By Les Zaitz
The findings in our reporting were surprising.
With all the debate on the Ontario sales tax, we wanted to learn about the financial crisis city officials cited while seeking millions in new tax money.
I started where any citizen can go – Ontario’s city website. There, the city talked about how it had been “cutting, and cutting, and cutting.” The city said it reduced patrol officers and had no detective. There was “reduced fire personnel.”
At first blush, that seemed a grave threat to Ontario’s well-being. I count many in law enforcement at all levels as friends and indeed have officers in my family. Ensuring the public’s safety is as an essential function of government.
So, we started to dig in to see how bad it had become. We examined Ontario city budgets going back several years, no easy task. We sent questions to City Manager Adam Brown. We met with Brown and Mayor Ron Verini twice to get a full understanding.
The discoveries came one after the other.
Brown, asked for a report quantifying the need for more police officers, provided an excerpt from a 2014 document. He provided what appeared to be an alarming chart, showing Ontario was far more dangerous than other eastern Oregon cities. Brown noted the chart was for statistics from 2012.

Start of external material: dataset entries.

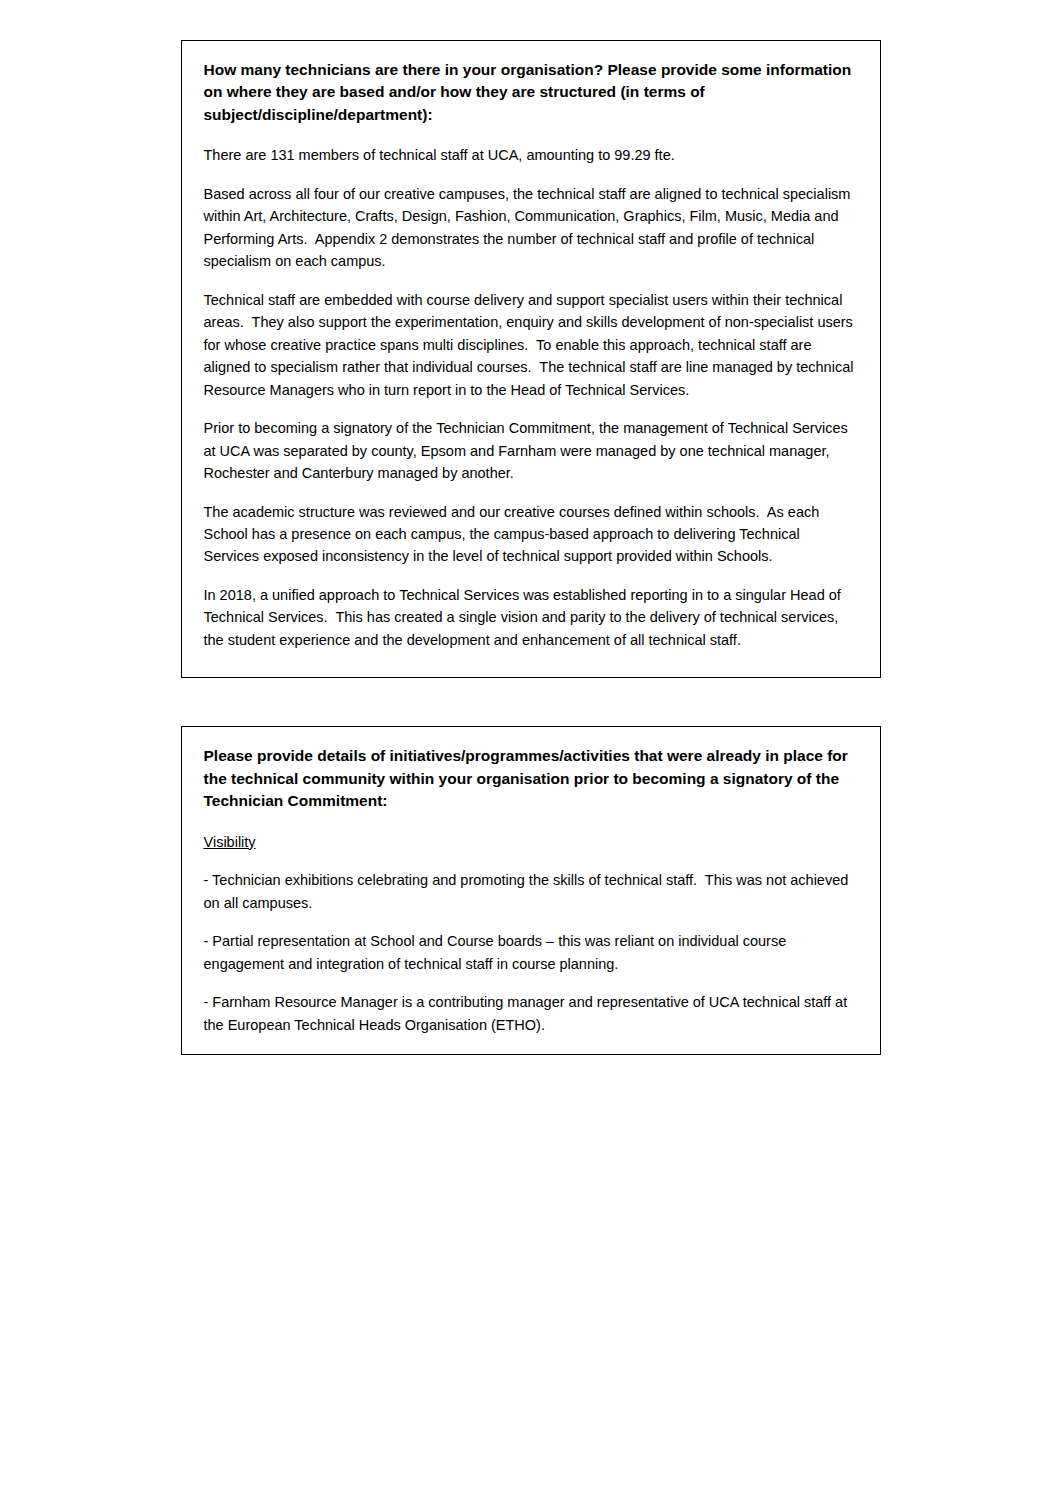How many technicians are there in your organisation? Please provide some information on where they are based and/or how they are structured (in terms of subject/discipline/department):
There are 131 members of technical staff at UCA, amounting to 99.29 fte.
Based across all four of our creative campuses, the technical staff are aligned to technical specialism within Art, Architecture, Crafts, Design, Fashion, Communication, Graphics, Film, Music, Media and Performing Arts. Appendix 2 demonstrates the number of technical staff and profile of technical specialism on each campus.
Technical staff are embedded with course delivery and support specialist users within their technical areas. They also support the experimentation, enquiry and skills development of non-specialist users for whose creative practice spans multi disciplines. To enable this approach, technical staff are aligned to specialism rather that individual courses. The technical staff are line managed by technical Resource Managers who in turn report in to the Head of Technical Services.
Prior to becoming a signatory of the Technician Commitment, the management of Technical Services at UCA was separated by county, Epsom and Farnham were managed by one technical manager, Rochester and Canterbury managed by another.
The academic structure was reviewed and our creative courses defined within schools. As each School has a presence on each campus, the campus-based approach to delivering Technical Services exposed inconsistency in the level of technical support provided within Schools.
In 2018, a unified approach to Technical Services was established reporting in to a singular Head of Technical Services. This has created a single vision and parity to the delivery of technical services, the student experience and the development and enhancement of all technical staff.
Please provide details of initiatives/programmes/activities that were already in place for the technical community within your organisation prior to becoming a signatory of the Technician Commitment:
Visibility
- Technician exhibitions celebrating and promoting the skills of technical staff. This was not achieved on all campuses.
- Partial representation at School and Course boards – this was reliant on individual course engagement and integration of technical staff in course planning.
- Farnham Resource Manager is a contributing manager and representative of UCA technical staff at the European Technical Heads Organisation (ETHO).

Our next step seemed logical. If the city has lost police officers and crime was bad in 2012, what has happened since?
Frankly, I expected to find even worse news. I figured with fewer officers and a growing population, Ontario certainly must have suffered more violence, theft, and other criminal conduct.
Each year, the city files annual crime statistics with the state, all available online. It was a simple matter to locate each year’s report from 2012 and chart the results.
Did Ontario become a crime cesspool? No.
The city’s own data showed dramatic drops in violent crime, property crime and overall crime between 2012 and 2016. We asked the mayor and the city manager about them. They were unaware, even though these were the city’s own information. We provided our numbers to Brown just to be sure. He didn’t dispute their accuracy.
Well, then, what about the number of officers?
Brown wrote that the last three budget cycles resulted in “reduced police force, no gang officers, reduced road patrol, no detectives.”
Turns out, the city reported to state officials that the number of sworn officers – those carrying badges – actually increased by one since 2012. And the city pays for a detective on a regional drug team.
Okay, so now we have overall crime going down and the number of officers increasing. What was Brown’s source to say the police staffing has been cut? Turns out, the cuts he was citing dated back as far as 2004.
We also discovered that while the city says it has been “cutting and cutting,” it has expanded some city services. Taxpayers now foot the bill of about $172,000 a year for community development, including new funding for a top staff job. That’s more than enough money to hire a police officer – or a detective. The city increased spending for its recreation program and for code enforcement. And in recent years it spent $40,000 a year on a closed golf course.
This all was important information to give readers context about the city’s case for $3.3 million in new taxes.
Before the Enterprise published its story, Brown and Verini received excerpts so we could be sure we were accurate. Brown questioned only one statement, and we modified it as a result. We provided the city every opportunity to address our findings and ensure accuracy. I doubt city officials ever have had a news organization do so as thoroughly as we did.
The result? Ontario city government has gone on the attack against us.
Brown in a column as much as called us liars, suggesting we had created a “completely untruthful picture.” He was critical of using data since 2012. Remember, though, it was Brown himself who cited statistics from that very year to justify the need for more police.
He was invited to submit a column or identify any factual errors in our report. He has done neither. Verini publicly said there was “flawed information.” He was invited to identify any factual error in our report. He hasn’t.
Councilor Dan Capron publicly said there were “misstated facts.” He was invited to identify any factual error. He hasn’t.
Councilor Marty Justus publicly said we used something other than “true and accurate facts.” He was invited to identify any factual error. He said the newspaper reported the city has a detective when it doesn’t but then he added: “It is my understanding that the officers assigned to the High Desert Task Force are called detectives.”
We’re accustomed to criticism, and expect it when publishing tough stories.
Citizens should be troubled that these government voices are attacking the press for daring to ask difficult questions and challenge the government’s information. We could be silent and obediently accept what the government tells us.
We won’t. Our community expects us to be a watchdog, not a lapdog. We won’t be cowed no matter how inflammatory or false the claims by these government officials. Oh, it’d be easy for us to look the other way and who would know?
We would. We intend always to question government conduct. That is, after all, why the First Amendment enshrines freedom of the press. We’ll keep asking the hard questions on behalf Malheur County citizens. Meantime, we hope you ponder a question of your own: Why are these Ontario city officials so determined to control the information you get?